Archive for September 2009

“Things That Weren’t Built In A Day” for $200, Alex

The Great Wall

I am sooooo high.

I was hunkering down in the first-class lounge at the Beijing airport with my laptop and a bottle of Johnnie Walker while I waited to catch a plane back to the States when it occurred to me. “The fact that I talked my way in here tells me either Eastern cultures find social ineptitude irresistibly charming or my charisma is temporarily bolstered by an absolutely insatiable need for social contact.”

Indeed, you can’t fully grasp the meaning of the word “alienated” until you’ve gone two weeks without any significant human interaction beyond drawing stick figures on cocktail napkins or smiling and nodding while pointing at menu items. Decades of take-out fried rice orders had led me to believe communication with the people of China would be a lot more conveniently numbered than it turned out to be.

Innocent attempts to further bridge this cultural chasm could lead to results as mildly inconvenient as turning down the wrong street or as embarrassing and unfortunate as inadvertently propositioning a hooker. (Yes, really.)

After two weeks of awkwardly navigating the social byways of foreign tourism everywhere from the bustling streets of Hong Kong to the hillside cave-slums of Xi’an, I concluded my journey with a visit to the Great Wall of China.

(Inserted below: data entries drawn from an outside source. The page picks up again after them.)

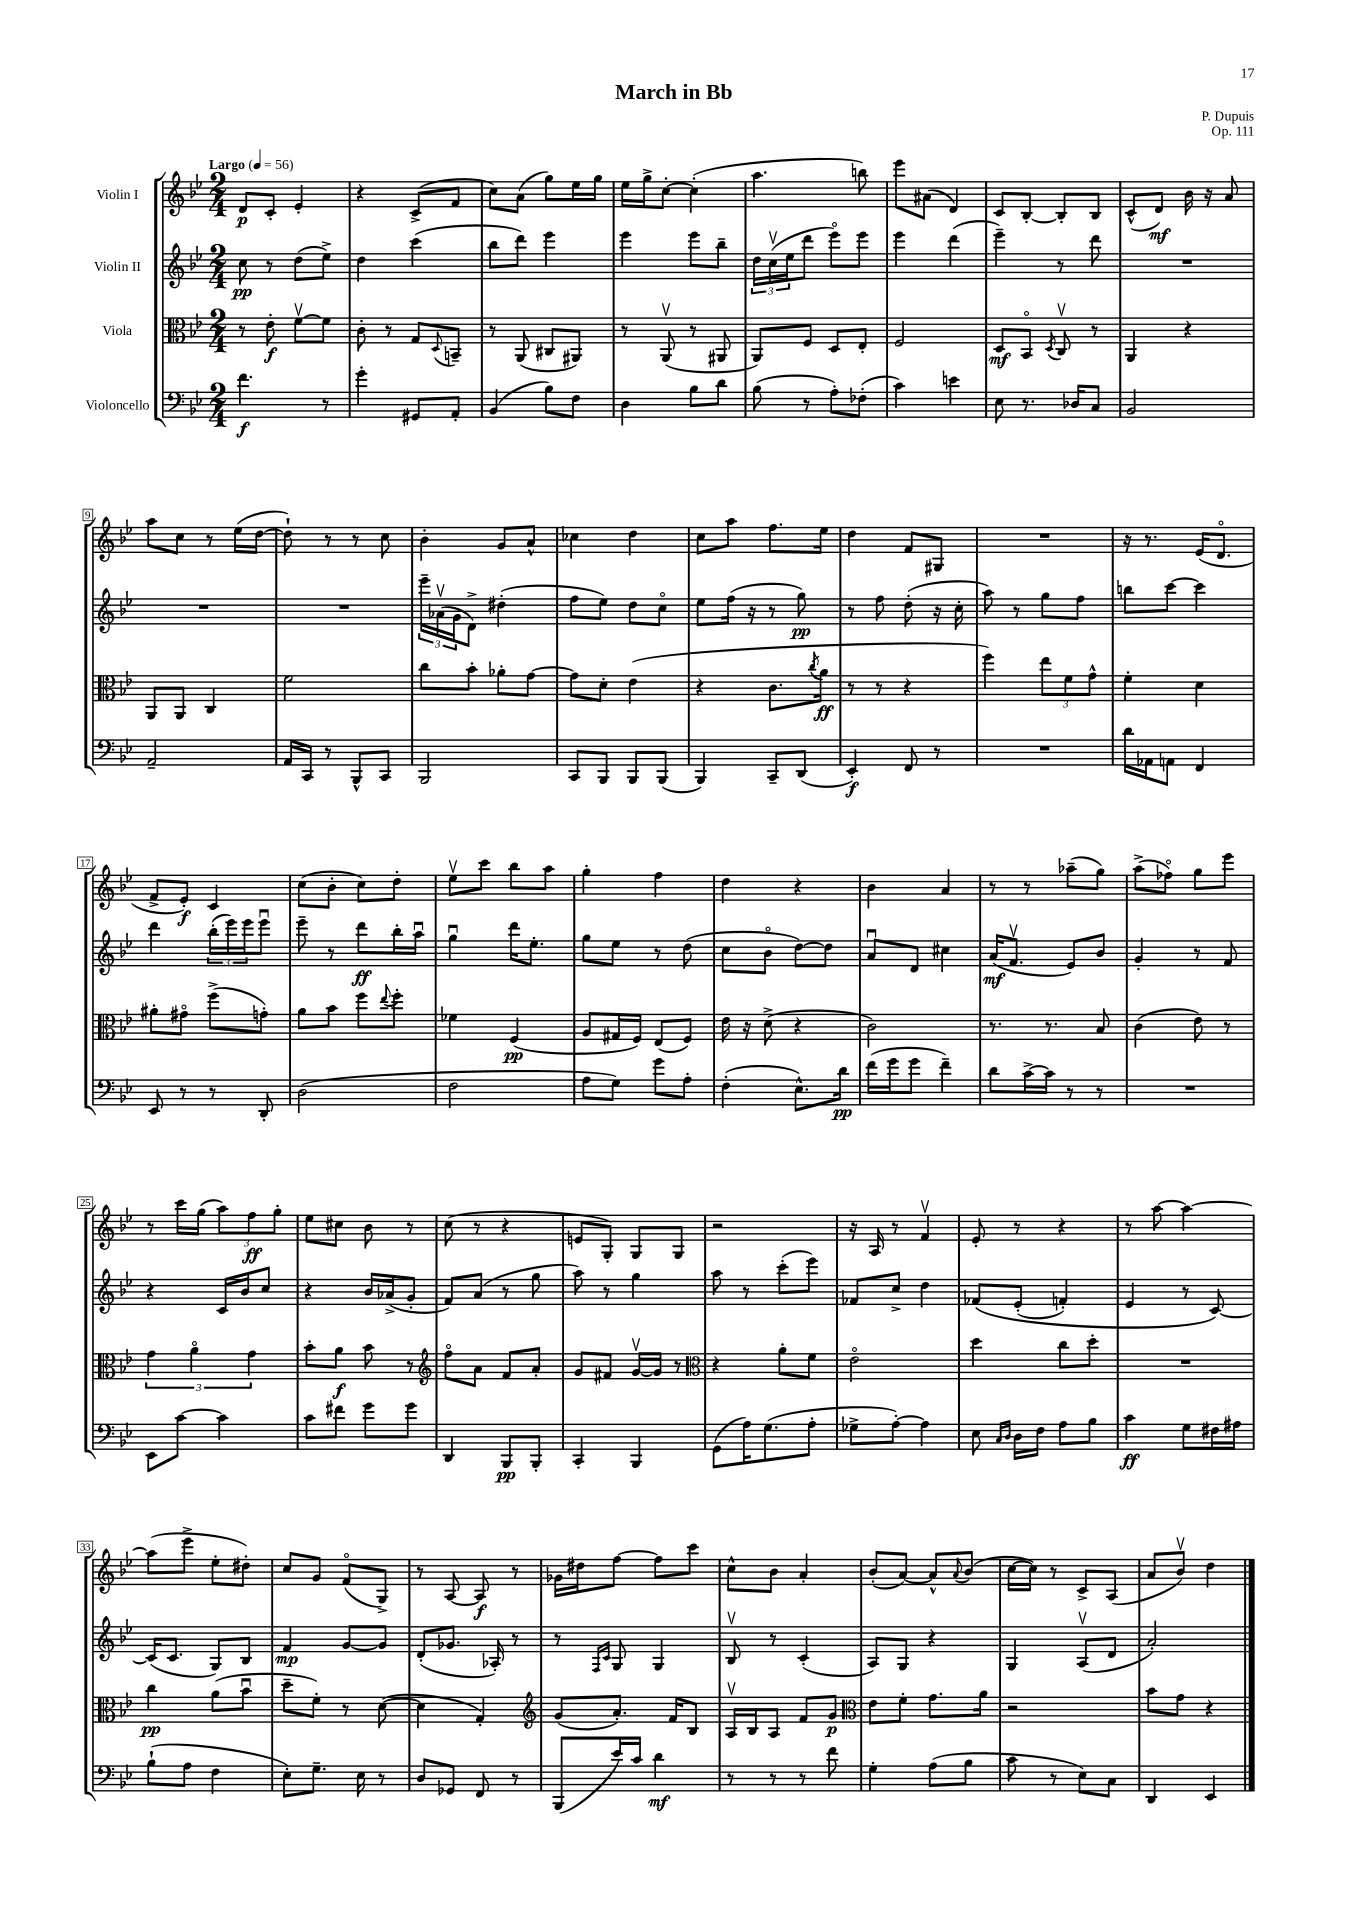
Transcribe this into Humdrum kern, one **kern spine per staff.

**kern	**kern	**kern	**kern
*staff4	*staff3	*staff2	*staff1
*clefF4	*clefC3	*clefG2	*clefG2
*k[b-e-]	*k[b-e-]	*k[b-e-]	*k[b-e-]
*M2/4	*M2/4	*M2/4	*M2/4
*MM56	*MM56	*MM56	*MM56
4.f	8r	8cc	8d
.	8e-'	8r	8c'
.	[8fv	(8dd	4e-'
8r	8f]	8ee-^)	.
=	=	=	=
4g'	8c'	4dd	4r
.	8r	.	.
8GG#	8G	(4ccc	(8c^
.	8qqD	.	.
8AA'	8BB~	.	8f
=	=	=	=
(4BB-	8r	8bb-	8cc)
.	(8AA	8ddd)	(8a
8B-)	8C#	4eee-	8gg)
8F	8AA#)	.	16ee-
.	.	.	16gg
=	=	=	=
4D	8r	4eee-	16ee-
.	.	.	16gg^
.	(8AAv	.	[8cc'
8B-	8r	8eee-	(4cc']
8d	8AA#	8bb-~	.
=	=	=	=
(8B-	8AA)	24dd	4.aa
.	.	(24ccv	.
.	.	24ee-	.
8r	8F	8ddd	.
8A')	8D	8eee-o)	.
(8F-'	8E-'	8eee-	8bb)
=	=	=	=
4c)	2F	4eee-	8eee-
.	.	.	(8a#
4e	.	(4ddd	4d)
=	=	=	=
8E-	8D	4eee-~)	8c
8.r	8BB-o	.	[8B-'
.	8qD	.	.
.	8Cv	8r	8B-']
16D-	.	.	.
8C	8r	8ddd	8B-
=	=	=	=
2BB-	4AA	2r	(8c^^
.	.	.	8d)
.	4r	.	16b-
.	.	.	16r
.	.	.	8a
=	=	=	=
2AA~	8AA	2r	8aa
.	8AA	.	8cc
.	4C	.	8r
.	.	.	(16ee-
.	.	.	[16dd
=	=	=	=
16AA	2f	2r	8dd`])
16CC	.	.	.
8r	.	.	8r
8BBB-^^	.	.	8r
8CC	.	.	8cc
=	=	=	=
2BBB-	8cc	24eee-~	4b-'
.	.	(24a-v	.
.	.	24g	.
.	8b-'	8d^)	.
.	8a-'	(4dd#'	8g
.	[8g	.	8a^^
=	=	=	=
8CC	8g]	8ff	4cc-
8BBB-	8d'	8ee-)	.
8BBB-	(4e-	8dd	4dd
(8BBB-	.	8cco	.
=	=	=	=
4BBB-)	4r	8ee-	8cc
.	.	(16ff	8aa
.	.	16r	.
8CC~	8.c	8r	8.ff
(8DD	.	8gg)	.
.	8qcc	.	.
.	16a	.	16ee-
=	=	=	=
4EE-')	8r	8r	4dd
.	8r	8ff	.
8FF	4r	(8dd'	8f
8r	.	16r	8G#
.	.	16cc'	.
=	=	=	=
2r	4ff)	8aa)	2r
.	.	8r	.
.	12ee-	8gg	.
.	12f	.	.
.	.	8ff	.
.	12g^^	.	.
=	=	=	=
16d	4f'	8bb	16r
16AA-	.	.	8.r
8AA	.	[8ccc	.
4FF	4d	4ccc]	(16e-
.	.	.	8.do
=	=	=	=
8EE-	8a#'	4ddd	8f^
8r	8g#o	.	8e-')
8r	(8ff^	(24bb-'	4c
.	.	24eee-)	.
.	.	24eee-	.
8DD'	8g')	8eee-u	.
=	=	=	=
(2D	8a	8eee-~	(8cc
.	8b-	8r	8b-'
.	8ff	8ddd	8cc)
.	8qqee-	.	.
.	8ff'	16bb-'	8dd'
.	.	16aau	.
=	=	=	=
2F	4f-	4ggu	8ee-v
.	.	.	8ccc
.	(4F	16ddd	8bb-
.	.	8.ee-'	.
.	.	.	8aa
=	=	=	=
8A	8A	8gg	4gg'
8G)	16G#	8ee-	.
.	16F)	.	.
8g	(8E-	8r	4ff
8A'	8F)	(8dd	.
=	=	=	=
(4F'	16e-	8cc	4dd
.	16r	.	.
.	(8d^	8b-o	.
8.E-^^)	4r	[8dd)	4r
.	.	8dd]	.
16d	.	.	.
=	=	=	=
(16f	2c)	8au	4b-
16g	.	.	.
8g	.	8d	.
4f~)	.	4cc#	4a
=	=	=	=
8d	8.r	(16a	8r
.	.	8.fv	.
[16c^	.	.	8r
16c]	8.r	.	.
8r	.	8e-)	(8aa-~
8r	8B-	8b-	8gg)
=	=	=	=
2r	(4c	4g'	(8aa^
.	.	.	8ff-o)
.	8e-)	8r	8gg
.	8r	8f	8eee-
=	=	=	=
8EE-	6g	4r	8r
[8c	.	.	16ccc
.	6ao	.	.
.	.	.	(16gg
4c]	.	16c	12aa)
.	.	16b-	.
.	6g	.	12ff
.	.	8cc	.
.	.	.	12gg'
=	=	=	=
8c	8b-'	4r	8ee-
8f#	8a	.	8cc#
8g	8b-	16b-	8b-
.	.	(16a-^	.
8g	8r	8g'	8r
=	=	=	=
*	*clefG2	*	*
4DD	8ffo	8f)	(8cc
.	8a	(8a	8r
8BBB-	8f	8r	4r
8BBB-'	8a'	8gg	.
=	=	=	=
4CC'	8g	8aa)	8e
.	8f#	8r	8G')
4BBB-	[16gv	4gg	8G
.	16g]	.	.
.	8r	.	8G
=	=	=	=
*	*clefC3	*	*
(8GG	4r	8aa	2r
16A)	.	8r	.
(8.G	.	.	.
.	8a'	(8ccc'	.
8A'	8f	8eee-)	.
=	=	=	=
8G-^	2e-o	8f-	16r
.	.	.	16A
[8A')	.	8cc^	8r
4A]	.	4dd	4fv
=	=	=	=
8E-	4dd	&(8f-	8e-'
16qqC	.	.	.
16qqD	.	.	.
16D	.	(8e-'	8r
16F	.	.	.
8A	8cc	4f')	4r
8B-	8dd'	.	.
=	=	=	=
4c	2r	4e-	8r
.	.	.	[8aa
8G	.	8r	4aa_
16F#	.	[8c&)	.
16A#	.	.	.
=	=	=	=
(8B-`	4cc	(16c]	(8aa]
.	.	8.c	.
8A	.	.	8eee-^
4F	(8a	8G)	8ee-'
.	8b-u	8B-	8dd#')
=	=	=	=
8E-')	8dd~	4f	8cc
8.G~	8f')	.	8g
.	8r	[8g	(8fo
16E-	.	.	.
8r	([8d	8g]	8G^)
=	=	=	=
8D	4d]	(8d'	8r
8GG-	.	8.g-	[8A
8FF	4G')	.	8A]
.	.	16A-')	.
8r	.	8r	8r
=	=	=	=
*	*clefG2	*	*
(8BBB-	(8g	8r	16g-
.	.	.	16dd#
.	.	16qqF	.
.	.	16qqc	.
16e-)	8.a')	8G	[8ff
16c	.	.	.
4d	.	4G	8ff]
.	16f	.	.
.	8B-	.	8ccc
=	=	=	=
8r	16Av	8B-v	8cc^^
.	16B-	.	.
8r	8A	8r	8b-
8r	8f	(4c'	4a'
8f	8g	.	.
=	=	=	=
*	*clefC3	*	*
4G'	8e-	8A)	(8b-'
.	8f'	8G	[8a)
(8A	8.g	4r	8a^^]
.	.	.	8qqa
8B-	.	.	(8b-
.	16a	.	.
=	=	=	=
8c	2r	4G	[16cc
.	.	.	16cc])
8r	.	.	8r
8E-)	.	(8Av	8c^
8C	.	8d	(8A
=	=	=	=
4DD	8b-	2a')	8a
.	8g	.	8b-v)
4EE-	4r	.	4dd
==	==	==	==
*-	*-	*-	*-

They say the Great Wall is the only man-made object you can see from outer space (mercifully, they specify “man-made,” thereby disqualifying my forehead), which gives you a pretty good idea that this is one heck of a long wall. In fact, it stretches on for about 5,500 miles — almost twice the width of the entire United States.

What they don’t tell you is how high it goes. On my last full day in China, I visited a well-preserved, 300-plus-year-old section of the wall in Mutianyu (about 40 miles outside Beijing) that winds up, down and around the area’s mountainous landscape. I had to take a skyride just to get to the base of the wall, and once I got to that point, both directions offered a daunting uphill climb.

But, hey, I’m pretty fit for a chain-smoking alcoholic, so what the hell?

To reach the wall’s highest point, I trudged up steep inclines and haphazard steps for nearly 45 minutes without taking a break. By the time I reached the top watchtower, my clothes were soaked through with sweat, my face and arms were covered with dead bugs, and my legs and lungs were burning with the fire of conviction. I slumped down on the stone and the sun beat down, basking me in its triumphant glow. Moments later, a couple of other tourists climbed wearily over the threshold, and we exchanged tired glances and mustered half-smiles that said, “We made it!”

It was glorious.

Five days later I’m sitting at a desk in a long row of similar desks, quietly filling out time sheets and approving expense reports. It probably goes without saying that this sort of juxtaposition affords one a fair amount of what people like to call “perspective.”